+++ TEXT SEGMENT +++
Shut up, I will be an organised mum if I want to, Amy Hennessey shouts
Everyone tells you when you have a baby you have to learn to go with the flow. You need to relax. That your life is about to become a disorganised mess of chaos circling around you like a hurricane and there's sweet FA you can do about it. Well some of us are just not wired that way.
I'm probably one of the most organised people you'll meet in your life. My work diary, with its colour coding and reminders for everything under the sun, is a scary sight for a lot of people. My personal life is the same - it's ridiculous. I have lists and charts galore and even alerts reminding me to breathe a certain way (I'm not even joking, it's at the behest of my chiropractor). Part of the reason for this is also that my memory is shocking, but obviously a huge part is my need for control. I also often expect a similar level of organisation from other people, which no doubt makes my colleagues hate me and my friends avoid me when they are planning their wedding or other big life event. So having a baby and seeing that ‘they’ were right, and my whole weird way of life just got turned upside down, was hard to take.
+++
- [TASKS FOR THIS EXERCISE]
1. In the column, whose request led the writer to set alerts reminding her to breathe a certain way?
2. Summarize the column in two sentences.
Base your responses solely on the column above.
+++ SOURCE EXCERPT +++
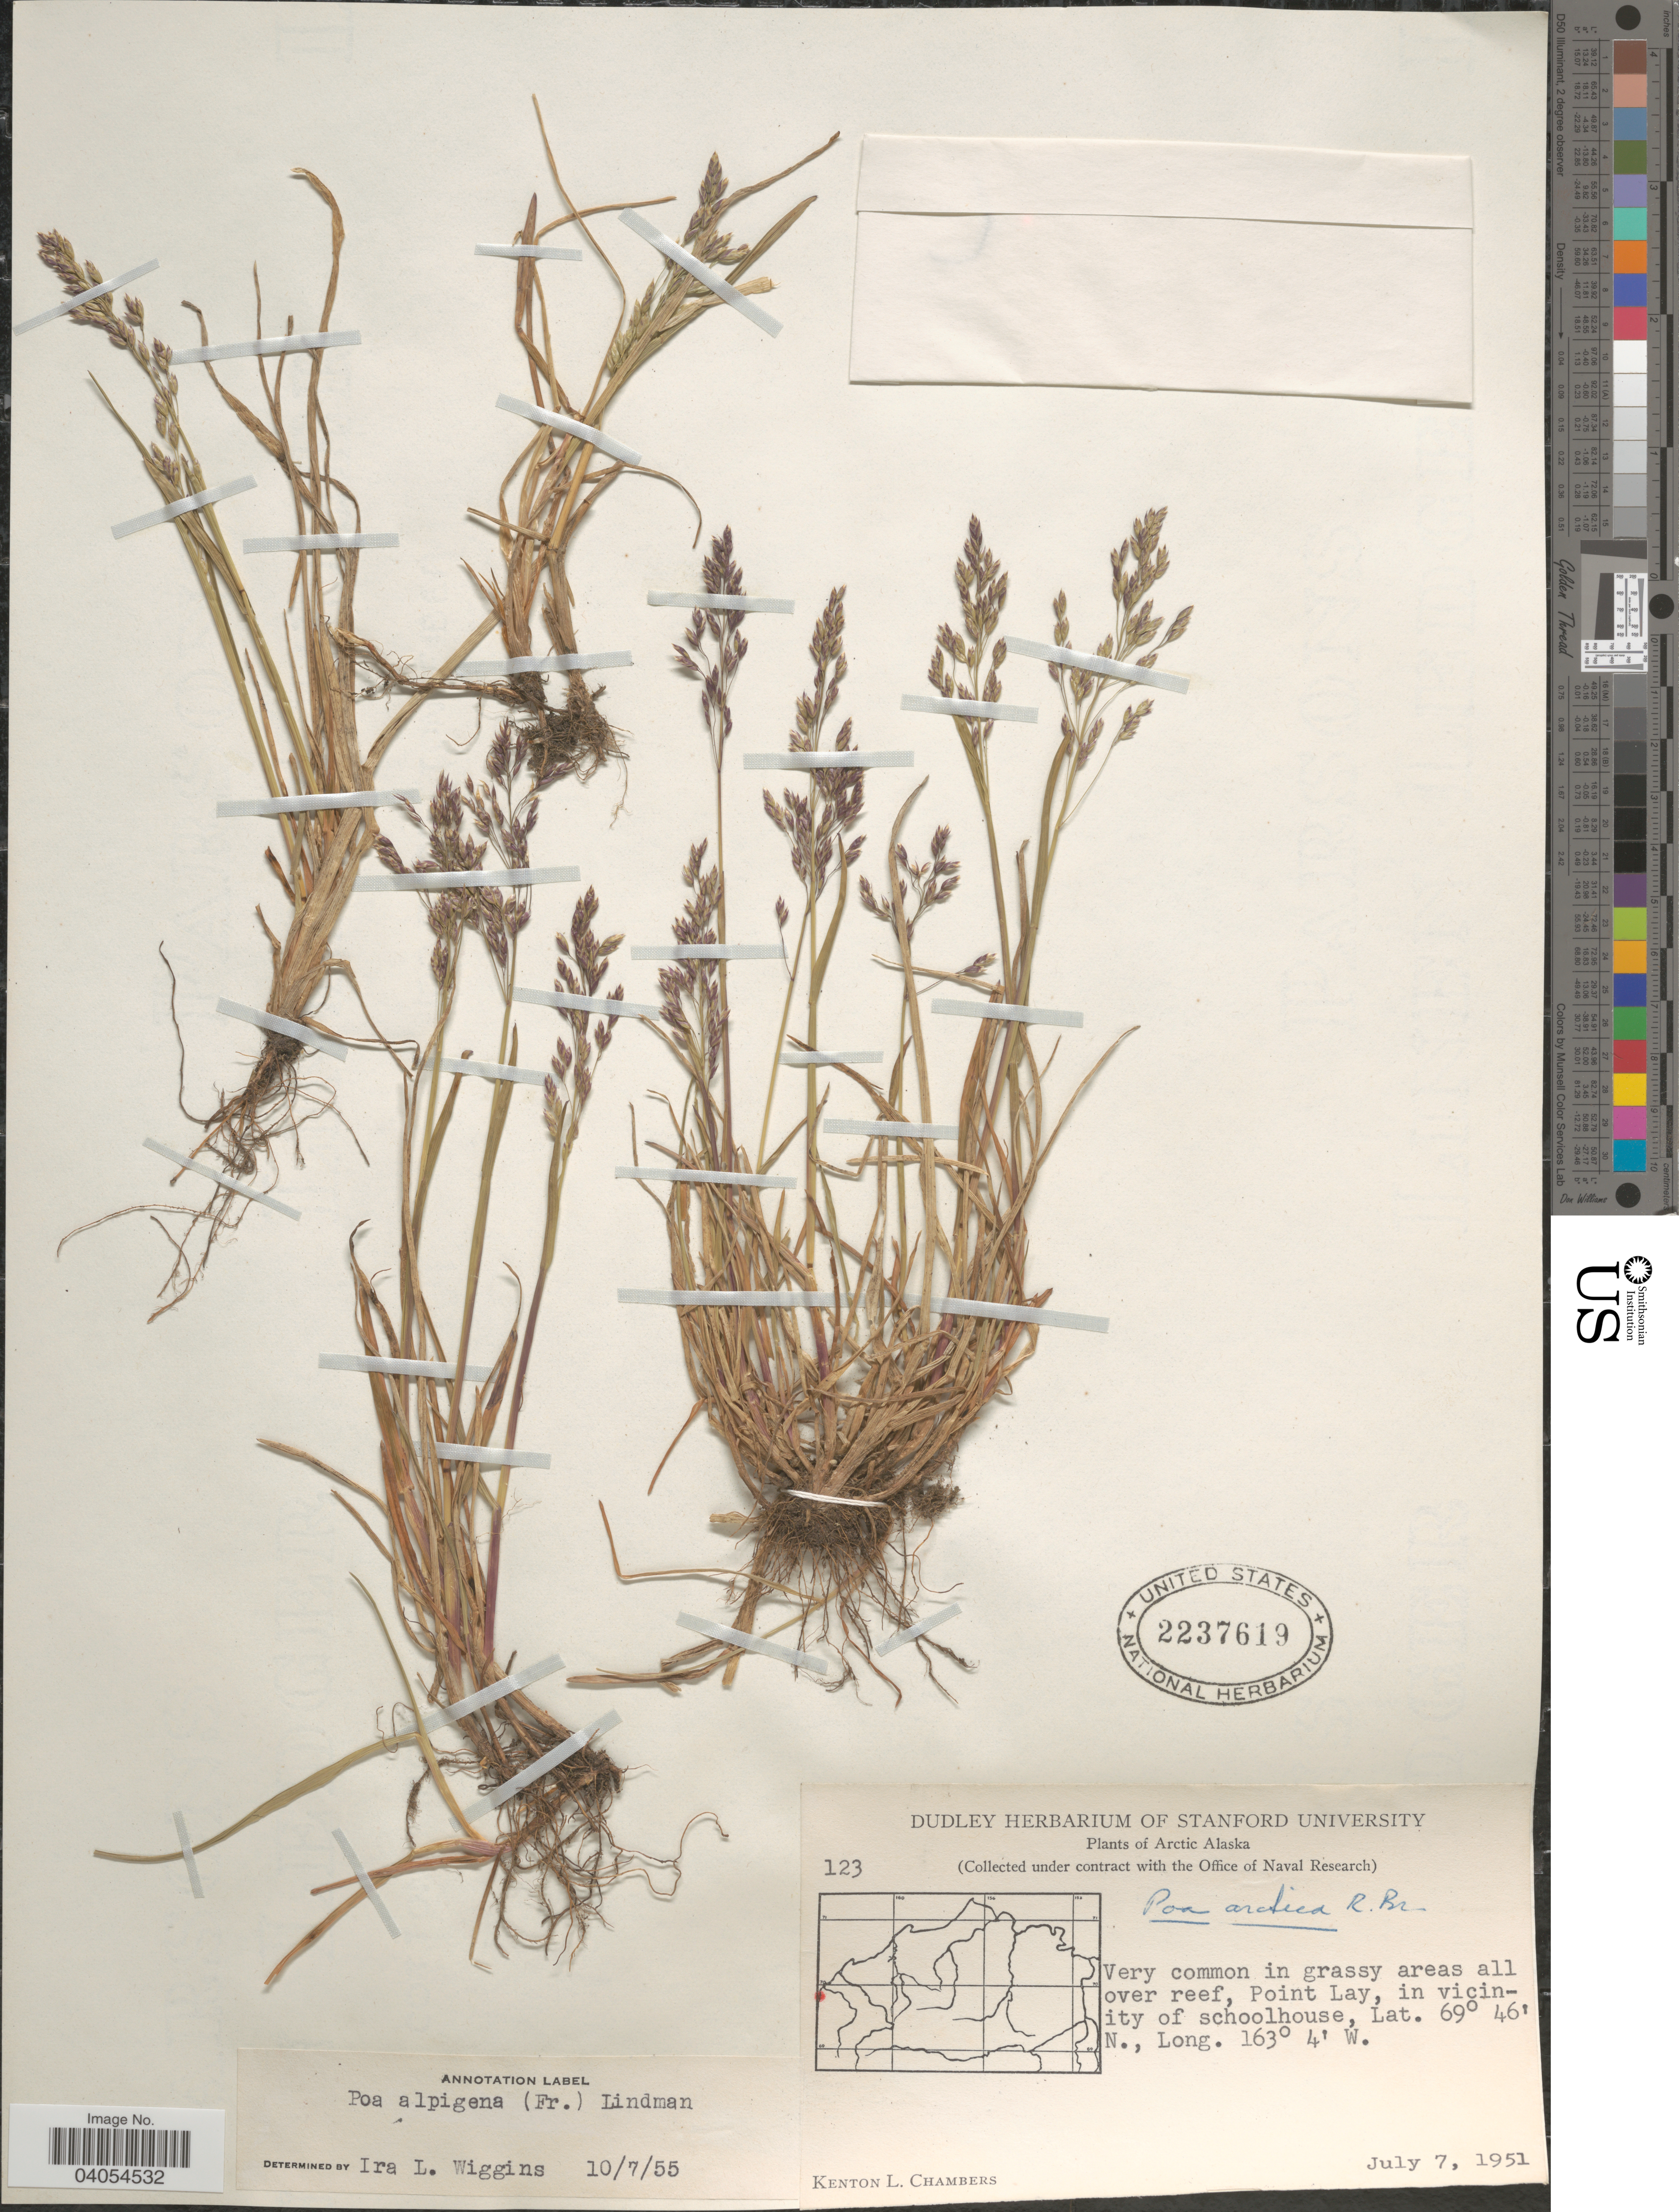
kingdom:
+++
- [SOLVED TASKS]
1. Her chiropractor's.

2. The writer describes herself as extremely organized, with a color-coded work diary, lists, charts and alerts, partly because of a poor memory but largely out of a need for control. Having a baby proved the common warning right by turning her way of life upside down, which she found hard to accept.